(Prompt) Rewrite the listing below, substituting "overseas" for "foreign" and leaving everything else unchanged. Leave out the pictures.
─── Supplied material
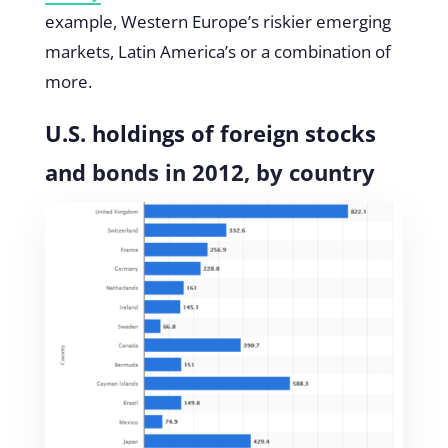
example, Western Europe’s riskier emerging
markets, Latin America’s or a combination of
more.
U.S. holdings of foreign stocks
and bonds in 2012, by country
──────
(Exercise response)
example, Western Europe’s riskier emerging
markets, Latin America’s or a combination of
more.
U.S. holdings of overseas stocks
and bonds in 2012, by country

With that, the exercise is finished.